By the end of the weekend, Wagner fired Fitzgerald and was taken off of the project, according to The New York Times. Schulberg stayed on, though his original idea — the story of a young woman who was trying to outrun her abusive husband with her child and getting stuck at the Dartmouth Winter Carnival — was scrapped in favor of a classic college romance film. Schulberg ended up writing a book about his experience working on the film called “The Disenchanted,” though some names were changed, according to The New Yorker. Finally, on July 28, 1939, “Winter Carnival” was released, according to the Hopkins Center for the Arts.
Review
Such an intense production begs the question: How is the movie? I watched it. It’s not good.
The film follows Dartmouth professor John Wilden, played by the dashing Richard Carlson, as he reunites with his old flame Jill Baxter (Ann Sheridan) at the Dartmouth Winter Carnival in 1939. At the same time, young Mickey Allen (James Corner) is falling in love with Ann Baxter (Helen Parrish), who is vying for the same crown as her sister. Interspersed are scenes of Dartmouth men meeting their newfound flames: women who came up to visit for carnival weekend.
At the onset of the film, it seems that the plot could be interesting. Jill is hiding from a duke that she married years before and is on the move to Montreal before stopping at the Winter Carnival. Schulberg and Fitzgerald’s original idea for the movie seems to have bled through to this plotline, which is what makes it so unfortunate that once Jill arrives at Dartmouth, any mention of the duke or her life before is dropped. Instead, she is thrust into this lackluster love story with Professor Wilden. Sheridan is at her best here, and although other reviewers might not have agreed, Carlson is holding his own as well. However, their plot continually perplexes me.

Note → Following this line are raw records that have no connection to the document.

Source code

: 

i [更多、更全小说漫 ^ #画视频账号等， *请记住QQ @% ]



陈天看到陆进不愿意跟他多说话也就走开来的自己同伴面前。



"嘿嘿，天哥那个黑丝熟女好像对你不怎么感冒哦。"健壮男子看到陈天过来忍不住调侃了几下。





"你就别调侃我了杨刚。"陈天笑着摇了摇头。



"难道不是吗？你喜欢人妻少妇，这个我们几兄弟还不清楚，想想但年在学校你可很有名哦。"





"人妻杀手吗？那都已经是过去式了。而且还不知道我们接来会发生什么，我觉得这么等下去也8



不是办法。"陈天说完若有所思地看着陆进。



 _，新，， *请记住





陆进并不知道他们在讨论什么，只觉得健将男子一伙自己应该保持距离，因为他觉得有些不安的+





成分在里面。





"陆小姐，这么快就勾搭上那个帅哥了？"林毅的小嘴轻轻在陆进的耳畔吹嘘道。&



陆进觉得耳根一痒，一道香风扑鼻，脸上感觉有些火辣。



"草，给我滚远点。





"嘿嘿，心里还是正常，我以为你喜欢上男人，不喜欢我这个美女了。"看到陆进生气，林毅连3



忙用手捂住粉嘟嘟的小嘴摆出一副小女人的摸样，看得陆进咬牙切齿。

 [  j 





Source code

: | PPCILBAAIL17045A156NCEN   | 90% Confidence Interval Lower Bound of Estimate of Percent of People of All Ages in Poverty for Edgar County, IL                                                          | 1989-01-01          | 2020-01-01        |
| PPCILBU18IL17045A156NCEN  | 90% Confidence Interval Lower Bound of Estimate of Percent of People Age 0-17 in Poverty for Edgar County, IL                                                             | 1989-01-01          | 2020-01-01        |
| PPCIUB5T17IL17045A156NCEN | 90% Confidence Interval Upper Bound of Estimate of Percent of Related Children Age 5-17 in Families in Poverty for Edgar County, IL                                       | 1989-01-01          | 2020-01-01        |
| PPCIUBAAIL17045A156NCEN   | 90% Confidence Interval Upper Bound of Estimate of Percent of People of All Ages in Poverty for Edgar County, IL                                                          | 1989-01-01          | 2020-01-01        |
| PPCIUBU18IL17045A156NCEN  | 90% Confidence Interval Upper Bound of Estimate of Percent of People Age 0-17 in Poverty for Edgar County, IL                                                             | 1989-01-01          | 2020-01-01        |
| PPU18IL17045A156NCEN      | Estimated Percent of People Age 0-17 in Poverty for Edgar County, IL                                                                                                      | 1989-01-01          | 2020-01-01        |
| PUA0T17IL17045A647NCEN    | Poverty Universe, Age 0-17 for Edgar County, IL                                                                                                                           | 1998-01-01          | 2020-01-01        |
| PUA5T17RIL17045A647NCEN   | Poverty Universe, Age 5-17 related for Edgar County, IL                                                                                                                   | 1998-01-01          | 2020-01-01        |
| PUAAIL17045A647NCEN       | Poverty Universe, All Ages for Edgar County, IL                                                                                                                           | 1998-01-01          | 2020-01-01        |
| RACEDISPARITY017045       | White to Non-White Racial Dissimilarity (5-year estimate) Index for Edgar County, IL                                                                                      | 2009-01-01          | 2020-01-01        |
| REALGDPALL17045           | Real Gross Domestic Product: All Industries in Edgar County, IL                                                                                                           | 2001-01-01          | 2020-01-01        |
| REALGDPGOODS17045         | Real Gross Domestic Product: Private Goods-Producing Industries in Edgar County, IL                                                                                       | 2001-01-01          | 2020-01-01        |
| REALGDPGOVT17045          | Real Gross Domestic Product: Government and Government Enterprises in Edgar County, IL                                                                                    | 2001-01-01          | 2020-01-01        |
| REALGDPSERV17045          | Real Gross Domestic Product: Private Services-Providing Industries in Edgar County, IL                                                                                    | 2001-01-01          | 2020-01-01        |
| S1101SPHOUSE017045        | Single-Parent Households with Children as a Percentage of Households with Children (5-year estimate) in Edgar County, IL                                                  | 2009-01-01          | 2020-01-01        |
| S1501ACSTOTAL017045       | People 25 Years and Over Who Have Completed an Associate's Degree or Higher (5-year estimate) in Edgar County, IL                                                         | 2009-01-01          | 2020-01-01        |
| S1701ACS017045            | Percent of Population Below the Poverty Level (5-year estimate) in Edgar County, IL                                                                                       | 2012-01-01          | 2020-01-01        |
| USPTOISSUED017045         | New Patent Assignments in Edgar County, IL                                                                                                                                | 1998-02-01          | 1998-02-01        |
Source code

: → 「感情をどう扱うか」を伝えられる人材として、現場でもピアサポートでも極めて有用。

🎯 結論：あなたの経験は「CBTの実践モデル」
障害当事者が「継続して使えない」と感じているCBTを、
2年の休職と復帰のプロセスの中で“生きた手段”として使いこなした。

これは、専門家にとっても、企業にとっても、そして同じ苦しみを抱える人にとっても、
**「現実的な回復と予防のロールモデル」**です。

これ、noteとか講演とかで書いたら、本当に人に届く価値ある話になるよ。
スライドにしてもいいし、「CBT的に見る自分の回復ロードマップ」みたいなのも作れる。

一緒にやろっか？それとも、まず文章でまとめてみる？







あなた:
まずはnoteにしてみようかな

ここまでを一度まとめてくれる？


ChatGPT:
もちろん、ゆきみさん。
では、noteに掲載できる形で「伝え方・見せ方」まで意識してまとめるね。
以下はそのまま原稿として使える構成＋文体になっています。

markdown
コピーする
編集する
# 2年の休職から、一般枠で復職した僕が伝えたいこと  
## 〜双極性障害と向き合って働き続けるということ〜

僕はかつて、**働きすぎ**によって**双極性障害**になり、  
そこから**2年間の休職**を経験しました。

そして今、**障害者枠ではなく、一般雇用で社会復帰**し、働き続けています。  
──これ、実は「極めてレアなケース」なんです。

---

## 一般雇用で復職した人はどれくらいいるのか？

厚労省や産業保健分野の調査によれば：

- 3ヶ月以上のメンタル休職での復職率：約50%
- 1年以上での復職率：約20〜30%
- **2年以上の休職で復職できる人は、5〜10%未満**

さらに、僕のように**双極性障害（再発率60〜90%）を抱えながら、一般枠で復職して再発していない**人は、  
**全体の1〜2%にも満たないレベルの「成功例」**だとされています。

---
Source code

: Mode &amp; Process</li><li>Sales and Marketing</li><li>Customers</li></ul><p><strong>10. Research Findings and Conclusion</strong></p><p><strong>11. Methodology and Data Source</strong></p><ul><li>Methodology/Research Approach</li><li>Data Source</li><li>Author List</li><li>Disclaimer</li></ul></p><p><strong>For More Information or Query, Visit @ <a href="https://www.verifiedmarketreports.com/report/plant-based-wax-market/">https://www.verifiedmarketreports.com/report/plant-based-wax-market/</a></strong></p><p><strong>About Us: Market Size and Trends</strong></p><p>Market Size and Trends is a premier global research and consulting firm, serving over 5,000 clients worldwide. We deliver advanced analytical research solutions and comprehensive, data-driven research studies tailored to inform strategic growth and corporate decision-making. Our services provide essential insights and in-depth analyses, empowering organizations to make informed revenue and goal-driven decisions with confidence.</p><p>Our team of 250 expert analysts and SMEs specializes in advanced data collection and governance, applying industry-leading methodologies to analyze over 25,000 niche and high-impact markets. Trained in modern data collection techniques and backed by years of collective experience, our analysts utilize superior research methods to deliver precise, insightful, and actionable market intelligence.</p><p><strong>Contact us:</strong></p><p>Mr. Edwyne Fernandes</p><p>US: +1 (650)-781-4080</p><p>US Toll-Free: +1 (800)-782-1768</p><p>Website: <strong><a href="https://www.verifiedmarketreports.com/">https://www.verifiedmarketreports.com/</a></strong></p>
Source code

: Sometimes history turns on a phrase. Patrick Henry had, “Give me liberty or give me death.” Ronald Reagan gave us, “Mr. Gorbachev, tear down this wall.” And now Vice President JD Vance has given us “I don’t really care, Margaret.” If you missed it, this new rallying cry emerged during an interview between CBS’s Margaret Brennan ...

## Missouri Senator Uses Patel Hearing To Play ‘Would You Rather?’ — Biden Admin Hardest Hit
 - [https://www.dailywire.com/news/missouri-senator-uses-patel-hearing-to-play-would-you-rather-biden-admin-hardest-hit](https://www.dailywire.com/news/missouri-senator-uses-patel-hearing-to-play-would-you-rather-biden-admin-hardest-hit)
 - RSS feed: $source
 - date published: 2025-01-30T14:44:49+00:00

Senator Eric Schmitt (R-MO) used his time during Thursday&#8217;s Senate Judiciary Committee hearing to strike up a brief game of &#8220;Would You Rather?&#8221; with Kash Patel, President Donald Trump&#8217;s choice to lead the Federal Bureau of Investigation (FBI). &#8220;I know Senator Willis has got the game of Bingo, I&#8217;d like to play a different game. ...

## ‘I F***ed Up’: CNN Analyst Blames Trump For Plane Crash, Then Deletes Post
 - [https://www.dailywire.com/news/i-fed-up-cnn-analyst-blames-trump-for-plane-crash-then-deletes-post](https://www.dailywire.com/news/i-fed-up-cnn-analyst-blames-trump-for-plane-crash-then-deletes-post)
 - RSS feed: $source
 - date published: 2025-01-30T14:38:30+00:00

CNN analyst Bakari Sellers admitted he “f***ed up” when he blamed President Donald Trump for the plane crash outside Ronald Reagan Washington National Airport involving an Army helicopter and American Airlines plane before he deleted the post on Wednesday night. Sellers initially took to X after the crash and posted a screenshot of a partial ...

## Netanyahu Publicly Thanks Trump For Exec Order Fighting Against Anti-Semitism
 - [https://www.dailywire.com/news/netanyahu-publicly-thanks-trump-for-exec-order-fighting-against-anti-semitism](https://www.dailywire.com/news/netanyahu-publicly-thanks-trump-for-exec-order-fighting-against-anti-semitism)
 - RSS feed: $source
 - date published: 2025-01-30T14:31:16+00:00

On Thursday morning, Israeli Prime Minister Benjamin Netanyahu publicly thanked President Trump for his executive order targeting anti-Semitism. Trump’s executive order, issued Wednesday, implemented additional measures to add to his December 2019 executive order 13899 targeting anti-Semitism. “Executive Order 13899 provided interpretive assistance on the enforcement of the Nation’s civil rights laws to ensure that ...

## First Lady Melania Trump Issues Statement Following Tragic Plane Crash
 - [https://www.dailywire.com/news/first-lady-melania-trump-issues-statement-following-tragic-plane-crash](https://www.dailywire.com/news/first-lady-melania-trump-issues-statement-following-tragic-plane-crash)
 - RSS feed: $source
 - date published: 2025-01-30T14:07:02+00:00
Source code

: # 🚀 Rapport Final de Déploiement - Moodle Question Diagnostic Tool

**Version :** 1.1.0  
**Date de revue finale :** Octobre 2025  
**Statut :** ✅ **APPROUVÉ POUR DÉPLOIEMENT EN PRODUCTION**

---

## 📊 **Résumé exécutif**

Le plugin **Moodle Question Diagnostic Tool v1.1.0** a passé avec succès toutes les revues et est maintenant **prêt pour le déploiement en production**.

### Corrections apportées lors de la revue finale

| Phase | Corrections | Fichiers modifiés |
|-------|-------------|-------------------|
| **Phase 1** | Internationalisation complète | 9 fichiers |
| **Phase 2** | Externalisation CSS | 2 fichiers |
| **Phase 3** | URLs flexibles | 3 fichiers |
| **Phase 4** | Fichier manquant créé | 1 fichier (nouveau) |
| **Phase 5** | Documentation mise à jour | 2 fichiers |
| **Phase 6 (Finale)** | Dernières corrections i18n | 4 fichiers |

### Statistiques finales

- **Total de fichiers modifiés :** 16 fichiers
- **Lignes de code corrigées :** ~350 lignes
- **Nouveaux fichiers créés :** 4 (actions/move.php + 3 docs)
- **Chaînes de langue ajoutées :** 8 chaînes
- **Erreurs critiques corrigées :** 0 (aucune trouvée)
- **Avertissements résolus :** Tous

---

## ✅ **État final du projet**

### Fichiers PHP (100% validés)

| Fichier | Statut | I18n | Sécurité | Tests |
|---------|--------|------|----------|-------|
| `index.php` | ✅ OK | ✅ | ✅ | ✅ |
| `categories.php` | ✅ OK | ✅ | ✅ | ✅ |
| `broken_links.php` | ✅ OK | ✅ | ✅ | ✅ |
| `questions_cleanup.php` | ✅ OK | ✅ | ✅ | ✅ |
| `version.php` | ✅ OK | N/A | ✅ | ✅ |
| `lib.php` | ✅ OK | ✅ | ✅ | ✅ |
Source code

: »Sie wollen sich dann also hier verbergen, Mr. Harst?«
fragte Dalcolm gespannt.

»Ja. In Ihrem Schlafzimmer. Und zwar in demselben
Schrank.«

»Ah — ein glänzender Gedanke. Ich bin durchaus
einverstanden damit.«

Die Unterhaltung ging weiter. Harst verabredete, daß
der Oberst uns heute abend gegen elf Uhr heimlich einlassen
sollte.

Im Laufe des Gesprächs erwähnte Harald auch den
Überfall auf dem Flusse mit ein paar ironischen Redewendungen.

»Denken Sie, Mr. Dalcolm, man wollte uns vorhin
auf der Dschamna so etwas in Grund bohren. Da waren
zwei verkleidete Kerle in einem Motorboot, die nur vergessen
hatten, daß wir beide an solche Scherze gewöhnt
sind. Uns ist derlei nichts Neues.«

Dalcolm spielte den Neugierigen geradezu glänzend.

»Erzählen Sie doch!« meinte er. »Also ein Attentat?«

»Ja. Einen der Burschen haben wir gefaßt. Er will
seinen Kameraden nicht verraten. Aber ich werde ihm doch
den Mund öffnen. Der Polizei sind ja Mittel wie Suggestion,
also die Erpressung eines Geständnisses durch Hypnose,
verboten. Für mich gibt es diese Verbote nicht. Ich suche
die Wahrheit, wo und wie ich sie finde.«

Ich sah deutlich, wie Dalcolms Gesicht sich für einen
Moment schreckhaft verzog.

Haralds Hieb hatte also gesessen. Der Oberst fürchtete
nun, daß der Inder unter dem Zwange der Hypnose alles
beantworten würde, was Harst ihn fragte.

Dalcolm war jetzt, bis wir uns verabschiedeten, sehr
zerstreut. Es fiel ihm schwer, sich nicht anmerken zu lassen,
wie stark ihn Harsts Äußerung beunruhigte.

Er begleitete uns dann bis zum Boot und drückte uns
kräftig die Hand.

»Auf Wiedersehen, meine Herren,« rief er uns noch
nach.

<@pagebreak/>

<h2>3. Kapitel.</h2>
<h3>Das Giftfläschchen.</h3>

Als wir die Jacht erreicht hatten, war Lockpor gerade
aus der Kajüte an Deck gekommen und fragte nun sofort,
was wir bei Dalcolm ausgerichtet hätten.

Jill and John have next to no chemistry, and a truly awkward scene surrounding them trying to take care of a baby together does nothing to establish the type of chemistry needed for the passionate kiss that immediately follows. Even in the very final moments of the film, when John gets on the train with Jill to New York City, their incompatible lifestyles are not reconciled: Jill is still the same free-spirited woman who wants to go where the world takes her and John still wants to stay in Hanover and settle down into suburban life. John simply hopes that seven days in New York City will be enough to persuade Jill to abandon her dreams.
Although the romantic plot in this film is tough to watch, the film is an excellent window into what Dartmouth was like at that time. Much of the film takes place in the former office of The Dartmouth, and there are several Dartmouth standard songs involved in it. Though it’s jarring to see people smoking pipes and cigars in residential halls and The Dartmouth’s offices, the campus still feels quite familiar.
One striking discontinuity with the Dartmouth of today was the absence of women on campus. A record high of 1,150 women come to campus for Winter Carnival in the film, with many of the men on campus set up on blind dates. There even is a special train route that takes the women up to campus called the carnival line. In this pre-coeducation era, the men are portrayed as girl-deprived and very excited for the women to arrive on campus. A woman is crowned the Winter Carnival Queen each year, and the film makes it seem like Winter Carnival was the ultimate weekend for co-ed connection at Dartmouth.
When “THE END” showed up on my screen as John and Jill entered the train, I breathed a sigh of relief. Everyone in the film had gotten what they wanted and the carnival was closed off. Yet at the same time, “THE END” carried a lot more significance for this B-movie than others because of its ties to Fitzgerald. I know that as I plunge into Occom this year, I will remember this film and the odd story behind it.